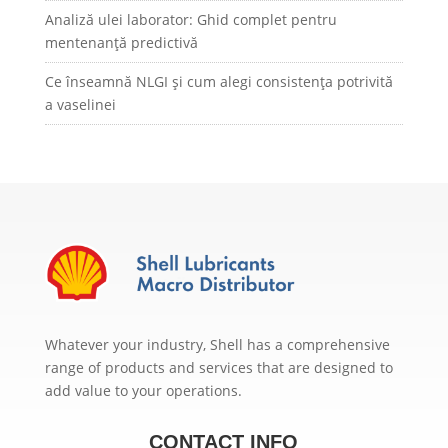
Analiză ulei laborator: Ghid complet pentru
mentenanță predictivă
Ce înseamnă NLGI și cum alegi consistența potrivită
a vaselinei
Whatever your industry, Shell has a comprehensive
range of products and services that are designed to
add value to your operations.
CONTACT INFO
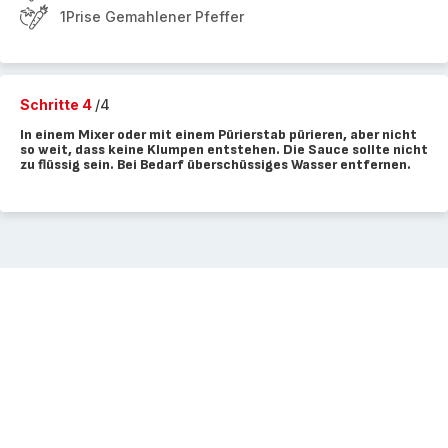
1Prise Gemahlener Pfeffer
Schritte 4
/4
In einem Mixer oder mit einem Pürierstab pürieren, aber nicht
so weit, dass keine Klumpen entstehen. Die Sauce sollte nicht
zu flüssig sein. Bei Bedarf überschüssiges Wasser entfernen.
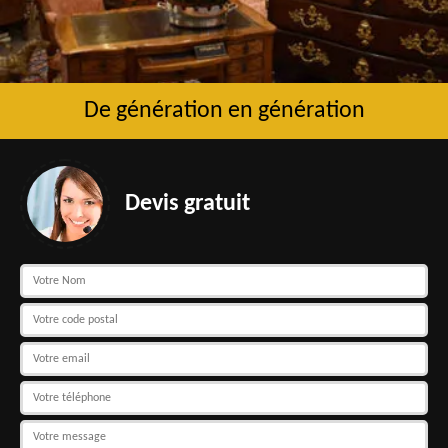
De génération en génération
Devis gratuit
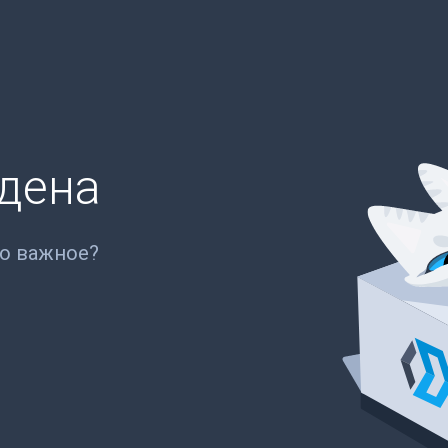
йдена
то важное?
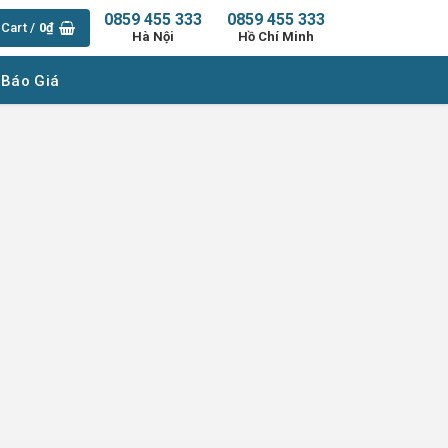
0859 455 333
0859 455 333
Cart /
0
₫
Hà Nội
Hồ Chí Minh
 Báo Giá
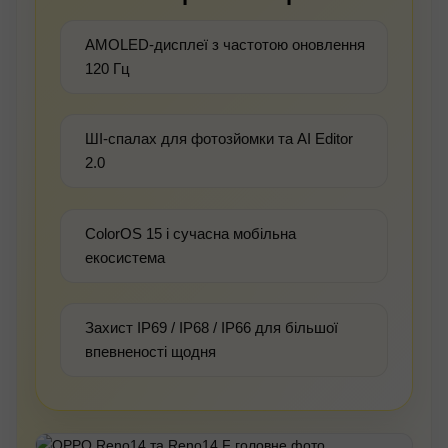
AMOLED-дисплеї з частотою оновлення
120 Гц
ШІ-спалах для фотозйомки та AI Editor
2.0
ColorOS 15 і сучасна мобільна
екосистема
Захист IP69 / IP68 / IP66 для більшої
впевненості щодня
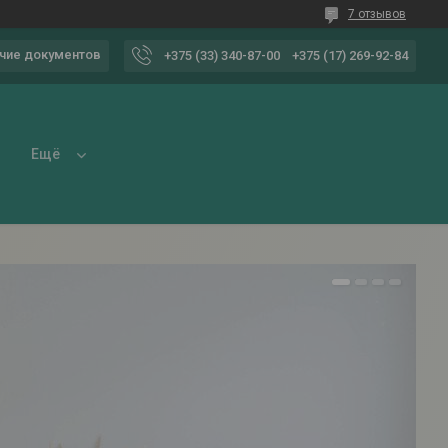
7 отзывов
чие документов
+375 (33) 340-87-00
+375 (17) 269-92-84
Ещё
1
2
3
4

YOUR ASSIGNMENT >> Can you give the rows above again with "Gemahlener Pfeffer" changed to "Schwarzer Pfeffer" and nothing else altered? Leave out the pictures and give only the text.

RESULT FOR THIS EXERCISE >>
Analiză ulei laborator: Ghid complet pentru
mentenanță predictivă
Ce înseamnă NLGI și cum alegi consistența potrivită
a vaselinei
Whatever your industry, Shell has a comprehensive
range of products and services that are designed to
add value to your operations.
CONTACT INFO
1Prise Schwarzer Pfeffer
Schritte 4
/4
In einem Mixer oder mit einem Pürierstab pürieren, aber nicht
so weit, dass keine Klumpen entstehen. Die Sauce sollte nicht
zu flüssig sein. Bei Bedarf überschüssiges Wasser entfernen.
De génération en génération
Devis gratuit
йдена
то важное?
0859 455 333
0859 455 333
Cart /
0
₫
Hà Nội
Hồ Chí Minh
 Báo Giá
AMOLED-дисплеї з частотою оновлення
120 Гц
ШІ-спалах для фотозйомки та AI Editor
2.0
ColorOS 15 і сучасна мобільна
екосистема
Захист IP69 / IP68 / IP66 для більшої
впевненості щодня
7 отзывов
чие документов
+375 (33) 340-87-00
+375 (17) 269-92-84
Ещё
1
2
3
4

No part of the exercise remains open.